Problem requirements: Give back every entry exactly; drop the pictures.

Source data

-----

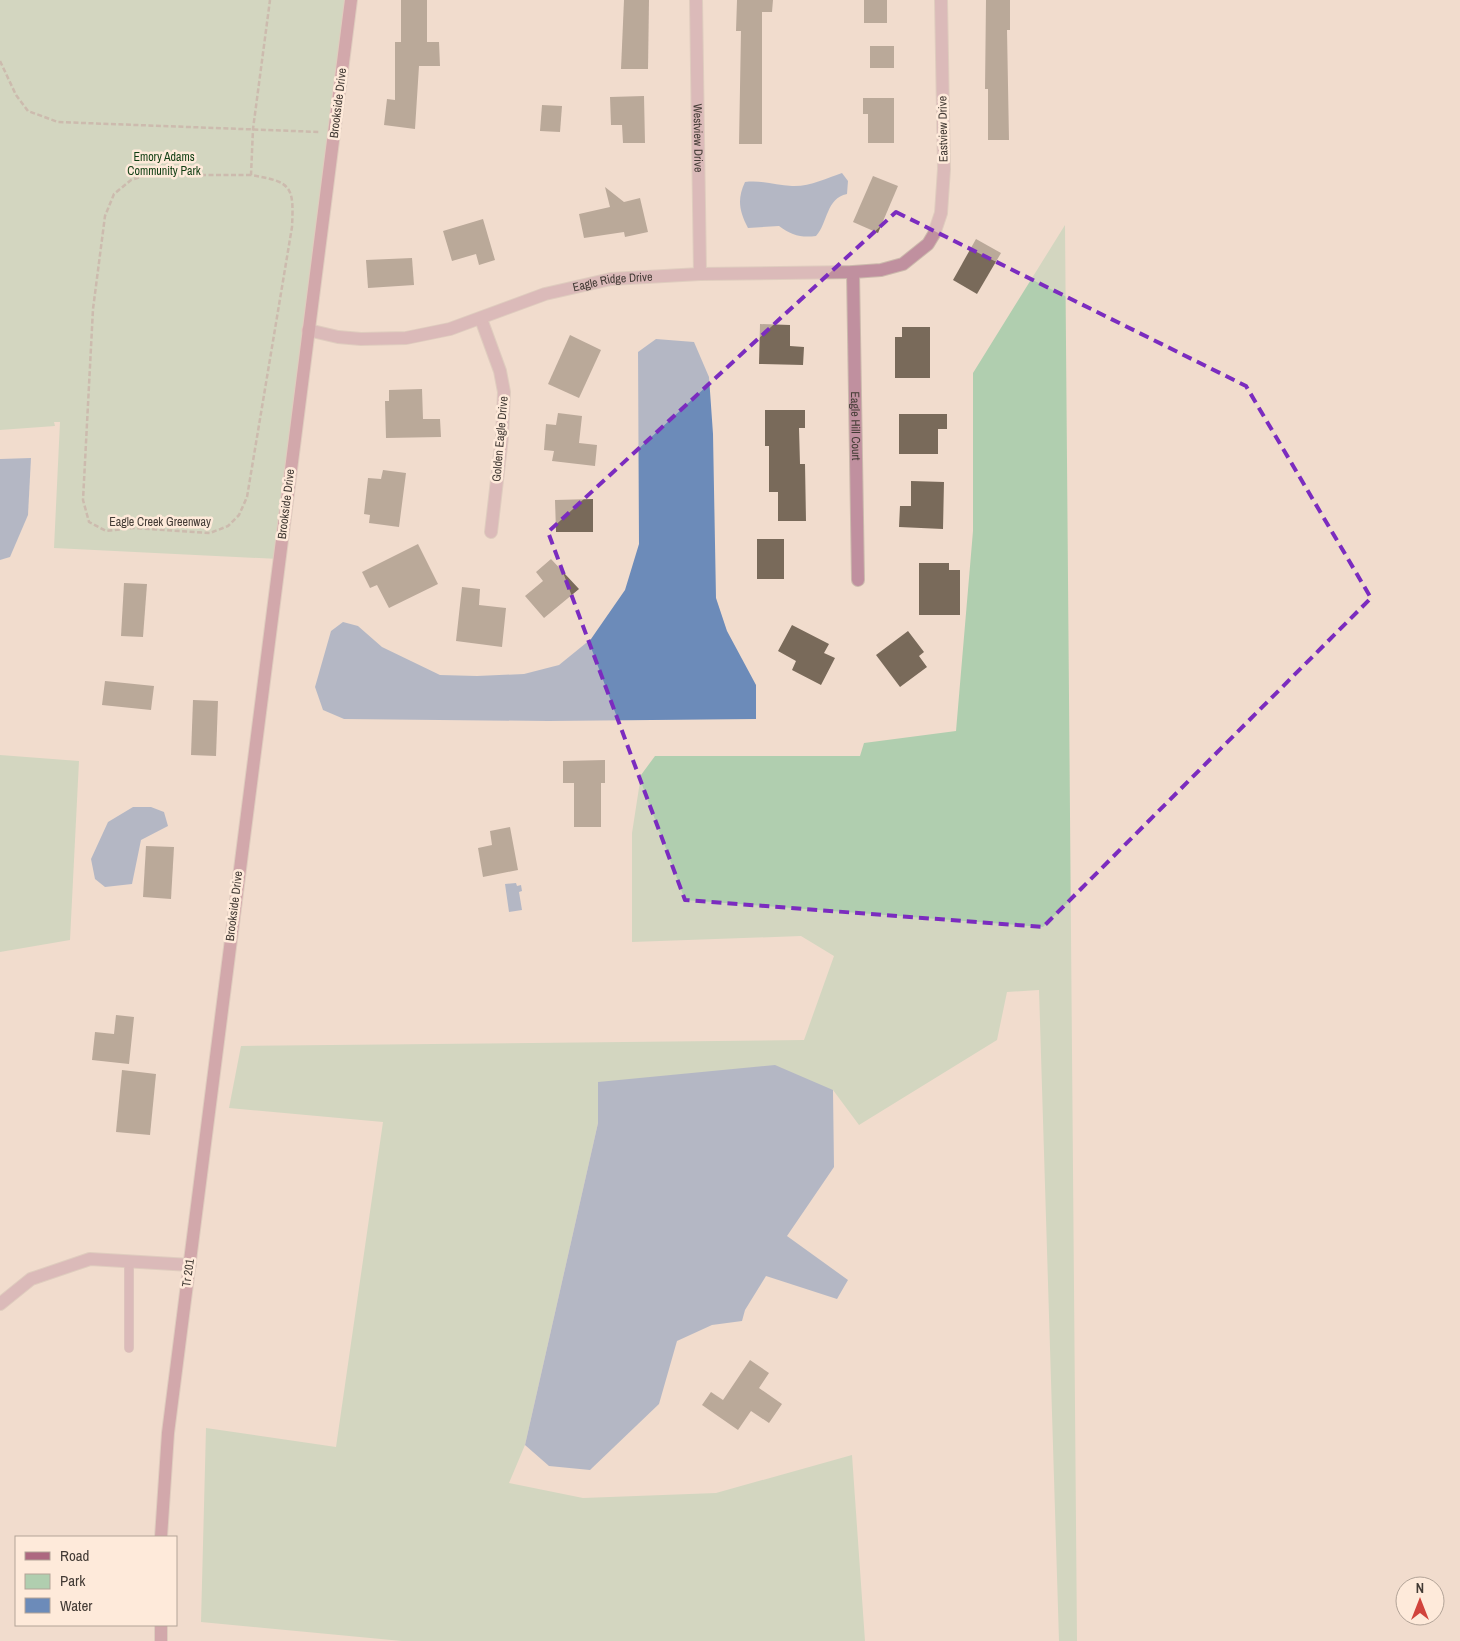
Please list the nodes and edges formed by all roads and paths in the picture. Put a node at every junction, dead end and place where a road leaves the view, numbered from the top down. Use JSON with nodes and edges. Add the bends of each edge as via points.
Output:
{"nodes":[{"id":1,"x":270,"y":0,"type":"edge"},
{"id":2,"x":351,"y":0,"type":"edge"},
{"id":3,"x":696,"y":0,"type":"edge"},
{"id":4,"x":941,"y":0,"type":"edge"},
{"id":5,"x":0,"y":61,"type":"edge"},
{"id":6,"x":253,"y":130,"type":"junction"},
{"id":7,"x":334,"y":133,"type":"junction"},
{"id":8,"x":251,"y":174,"type":"junction"},
{"id":9,"x":920,"y":252,"type":"joint"},
{"id":10,"x":853,"y":272,"type":"junction"},
{"id":11,"x":700,"y":274,"type":"junction"},
{"id":12,"x":481,"y":319,"type":"junction"},
{"id":13,"x":308,"y":330,"type":"junction"},
{"id":14,"x":491,"y":532,"type":"dead end"},
{"id":15,"x":858,"y":580,"type":"dead end"},
{"id":16,"x":222,"y":1009,"type":"joint"},
{"id":17,"x":129,"y":1262,"type":"junction"},
{"id":18,"x":190,"y":1266,"type":"junction"},
{"id":19,"x":0,"y":1304,"type":"edge"},
{"id":20,"x":129,"y":1348,"type":"dead end"},
{"id":21,"x":161,"y":1536,"type":"edge"},
{"id":22,"x":161,"y":1626,"type":"edge"},
{"id":23,"x":161,"y":1641,"type":"edge"}],
"edges":[{"from":1,"to":6,"type":"path"},
{"from":2,"to":7,"type":"street","name":"Brookside Drive"},
{"from":3,"to":11,"type":"street","name":"Westview Drive"},
{"from":4,"to":9,"type":"street","name":"Eastview Drive","via":[[942,202],[934,234]]},
{"from":5,"to":6,"type":"path","via":[[16,95],[28,111],[58,122]]},
{"from":6,"to":7,"type":"path"},
{"from":6,"to":8,"type":"path"},
{"from":7,"to":13,"type":"street","name":"Brookside Drive"},
{"from":8,"to":8,"type":"path","name":"Eagle Creek Greenway","via":[[276,179],[288,188],[293,202],[292,227],[247,497],[239,515],[228,526],[210,533],[133,528],[106,532],[89,522],[83,500],[93,309],[105,216],[114,194],[131,180],[146,174]]},
{"from":9,"to":10,"type":"street","name":"Eagle Ridge Drive","via":[[892,268]]},
{"from":10,"to":11,"type":"street","name":"Eagle Ridge Drive"},
{"from":10,"to":15,"type":"street","name":"Eagle Hill Court"},
{"from":11,"to":12,"type":"street","name":"Eagle Ridge Drive","via":[[589,282],[545,294]]},
{"from":12,"to":13,"type":"street","name":"Eagle Ridge Drive","via":[[428,334],[384,339],[338,337]]},
{"from":12,"to":14,"type":"street","name":"Golden Eagle Drive","via":[[504,392]]},
{"from":13,"to":16,"type":"street","name":"Brookside Drive"},
{"from":16,"to":18,"type":"street","name":"Tr 201"},
{"from":17,"to":18,"type":"street"},
{"from":17,"to":19,"type":"street","via":[[90,1259],[31,1279]]},
{"from":17,"to":20,"type":"lane"},
{"from":18,"to":21,"type":"street","name":"Tr 201","via":[[168,1434]]},
{"from":22,"to":23,"type":"street"}]}
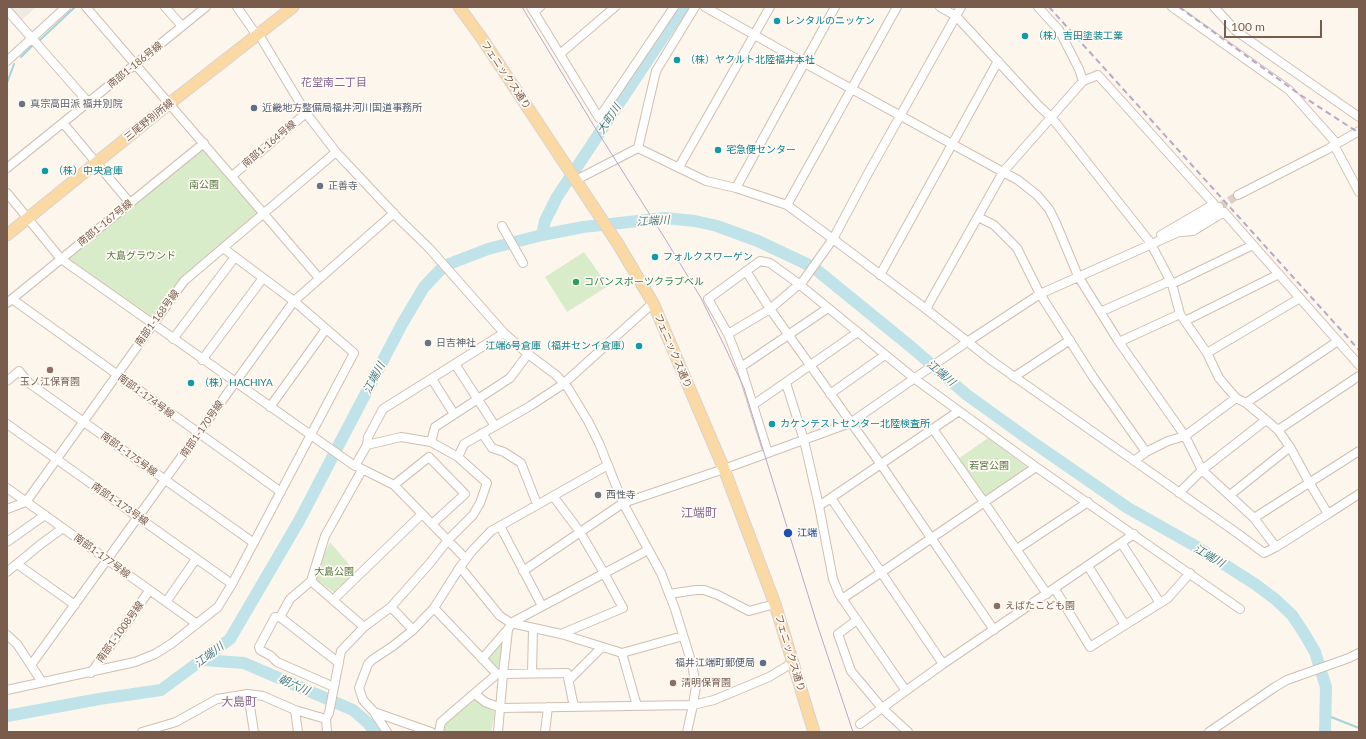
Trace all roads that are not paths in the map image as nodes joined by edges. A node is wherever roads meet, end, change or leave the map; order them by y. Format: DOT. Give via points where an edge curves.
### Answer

-----

Task result:
Please list the nodes and edges formed by all roads and paths in the picture. Put a node at every junction, dead end and place where a road leaves the view, numbered from the top down. Use JSON with nodes and edges. Add the bends of each edge as via points.
Output:
{"nodes":[{"id":1,"x":270,"y":0,"type":"edge"},
{"id":2,"x":351,"y":0,"type":"edge"},
{"id":3,"x":696,"y":0,"type":"edge"},
{"id":4,"x":941,"y":0,"type":"edge"},
{"id":5,"x":0,"y":61,"type":"edge"},
{"id":6,"x":253,"y":130,"type":"junction"},
{"id":7,"x":334,"y":133,"type":"junction"},
{"id":8,"x":251,"y":174,"type":"junction"},
{"id":9,"x":920,"y":252,"type":"joint"},
{"id":10,"x":853,"y":272,"type":"junction"},
{"id":11,"x":700,"y":274,"type":"junction"},
{"id":12,"x":481,"y":319,"type":"junction"},
{"id":13,"x":308,"y":330,"type":"junction"},
{"id":14,"x":491,"y":532,"type":"dead end"},
{"id":15,"x":858,"y":580,"type":"dead end"},
{"id":16,"x":222,"y":1009,"type":"joint"},
{"id":17,"x":129,"y":1262,"type":"junction"},
{"id":18,"x":190,"y":1266,"type":"junction"},
{"id":19,"x":0,"y":1304,"type":"edge"},
{"id":20,"x":129,"y":1348,"type":"dead end"},
{"id":21,"x":161,"y":1536,"type":"edge"},
{"id":22,"x":161,"y":1626,"type":"edge"},
{"id":23,"x":161,"y":1641,"type":"edge"}],
"edges":[{"from":1,"to":6,"type":"path"},
{"from":2,"to":7,"type":"street","name":"Brookside Drive"},
{"from":3,"to":11,"type":"street","name":"Westview Drive"},
{"from":4,"to":9,"type":"street","name":"Eastview Drive","via":[[942,202],[934,234]]},
{"from":5,"to":6,"type":"path","via":[[16,95],[28,111],[58,122]]},
{"from":6,"to":7,"type":"path"},
{"from":6,"to":8,"type":"path"},
{"from":7,"to":13,"type":"street","name":"Brookside Drive"},
{"from":8,"to":8,"type":"path","name":"Eagle Creek Greenway","via":[[276,179],[288,188],[293,202],[292,227],[247,497],[239,515],[228,526],[210,533],[133,528],[106,532],[89,522],[83,500],[93,309],[105,216],[114,194],[131,180],[146,174]]},
{"from":9,"to":10,"type":"street","name":"Eagle Ridge Drive","via":[[892,268]]},
{"from":10,"to":11,"type":"street","name":"Eagle Ridge Drive"},
{"from":10,"to":15,"type":"street","name":"Eagle Hill Court"},
{"from":11,"to":12,"type":"street","name":"Eagle Ridge Drive","via":[[589,282],[545,294]]},
{"from":12,"to":13,"type":"street","name":"Eagle Ridge Drive","via":[[428,334],[384,339],[338,337]]},
{"from":12,"to":14,"type":"street","name":"Golden Eagle Drive","via":[[504,392]]},
{"from":13,"to":16,"type":"street","name":"Brookside Drive"},
{"from":16,"to":18,"type":"street","name":"Tr 201"},
{"from":17,"to":18,"type":"street"},
{"from":17,"to":19,"type":"street","via":[[90,1259],[31,1279]]},
{"from":17,"to":20,"type":"lane"},
{"from":18,"to":21,"type":"street","name":"Tr 201","via":[[168,1434]]},
{"from":22,"to":23,"type":"street"}]}
Trace all roads that are not paths in the map image as nodes joined by edges. A node is wherever roads meet, end, change or leave the map; order them by y. Format: DOT. Give via points where an edge curves.
### Answer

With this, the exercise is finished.